# Consigne:
Dans l'extrait sur le traitement d'Amanda, combien de séances de psilocybine a-t-elle faites, et combien de temps durait environ chaque séance ?

# Extrait du texte:
%%
Granata a alors décidé d’essayer de lui administrer de la psilocybine – 20 milligrammes par séance au début, puis 30 parce qu’elle « la tolérait extrêmement bien » selon la neurologue. Au total, elles ont fait six séances d’environ huit heures, durée nécessaire à la dissipation des effets. Granata et son équipe ne sont pas des thérapeutes – ils se contentent de surveiller Amanda pendant qu’elle écoute de la musique, s’allonge sur le canapé ou le tapis, met un masque sur ses yeux, colorie des mandalas et s’abandonne tout simplement aux sensations procurées par la substance hallucinogène.
Beaucoup de patient·es pleurent pendant le traitement, explique Aisha Savdi, assistante médicale au sein de l’équipe. Certain·es veulent être pris·e dans les bras, d’autres souhaitent être laissé·es seul·es. Les séances font souvent ressurgir des souvenirs et des émotions refoulés. Nombreux sont les personnes qui déclarent observer leur vie de l’extérieur. Les choses deviennent plus claires, les perspectives changent.
Pour Amanda, l’effet hallucinogène était plus faible que ce qu’elle avait expérimenté avec la kétamine. Les lumières se floutaient légèrement, mais surtout, elle se sentait bien. Détendue, sans une once d’anxiété. « Tim a eu du mal à me ramener jusqu’à la voiture, parce que j’observais toutes les couleurs vives comme une gosse, dit-elle. Ça a certainement changé mon attitude, je me suis sentie comme libérée d’un poids. »
Depuis, elle et son entourage ont constaté une nette amélioration de sa dépression et de son anxiété sévère. Bien qu’elle ne supporte toujours pas de quitter le balcon, elle a pu sortir de chez elle, aller chez le coiffeur, se promener ou voir une amie. Aujourd’hui, elle est également capable de visionner des vidéos sur les traumatismes de l’enfance sans s’effondrer. « Mon esprit semble plus ouvert, ce qui me permet de mieux assimiler les choses », dit-elle.
En septembre dernier, elle a même pu partir en vacances avec son mari pour la première fois depuis des années. « Quelque part en Grèce, dans notre endroit préféré, là où on avait l’habitude d’aller chaque année, rapporte Tim. Oui, c’était un sacré pas en avant ».
Un autre changement est également survenu : l’envie de boire a disparu. Amanda est abstinente depuis avril 2022 – sa plus longue période sans alcool depuis 20 ans. Granata lui a prescrit un spray nasal à la kétamine pour l’aider à lutter contre les envies de boire qui se manifestent encore parfois, surtout lorsque des bouleversements interviennent dans sa vie. Par exemple, cette histoire de vacances a été difficile. Mais jusqu’à présent, elle a réussi à ne pas céder.
%%
# Données extraites:
%%
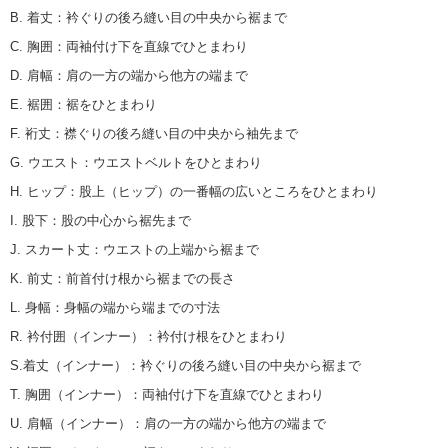
B. 着丈
：
衿ぐりの後ろ縫い目の中央から裾まで
C. 胸囲
：
両袖付け下を直線でひとまわり
D. 肩幅
：
肩の一方の端から他方の端まで
E. 裾囲
：
裾をひとまわり
F. 裄丈
：
襟ぐりの後ろ縫い目の中央から袖先まで
G. ウエスト
：
ウエストベルトをひとまわり
H. ヒップ
：
股上（ヒップ）の一番幅の広いところをひとまわり
I. 股下
：
股の中心から裾先まで
J. スカート丈
：
ウエストの上端から裾まで
K. 前丈
：
前首付け根から裾までの長さ
L. 身幅
：
身幅の端から端までの寸法
R. 衿付囲（インナー）
：
衿付け根をひとまわり
S.着丈（インナー）
：
衿ぐりの後ろ縫い目の中央から裾まで
T. 胸囲（インナー）
：
両袖付け下を直線でひとまわり
U. 肩幅（インナー）
：
肩の一方の端から他方の端まで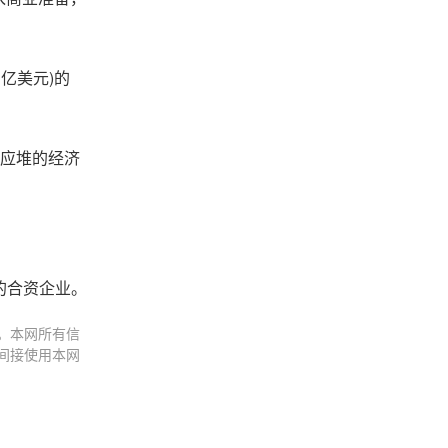
 亿美元)的
 反应堆的经济
式会社的合资企业。
。本网所有信
间接使用本网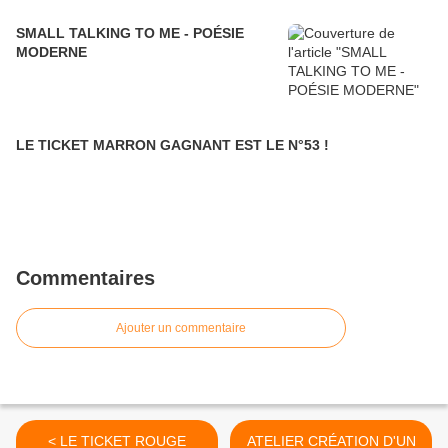
SMALL TALKING TO ME - POÉSIE
MODERNE
LE TICKET MARRON GAGNANT EST LE N°53 !
Commentaires
Ajouter un commentaire
< LE TICKET ROUGE
ATELIER CRÉATION D'UN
%%
# Réponse:
Six séances d'environ huit heures chacune.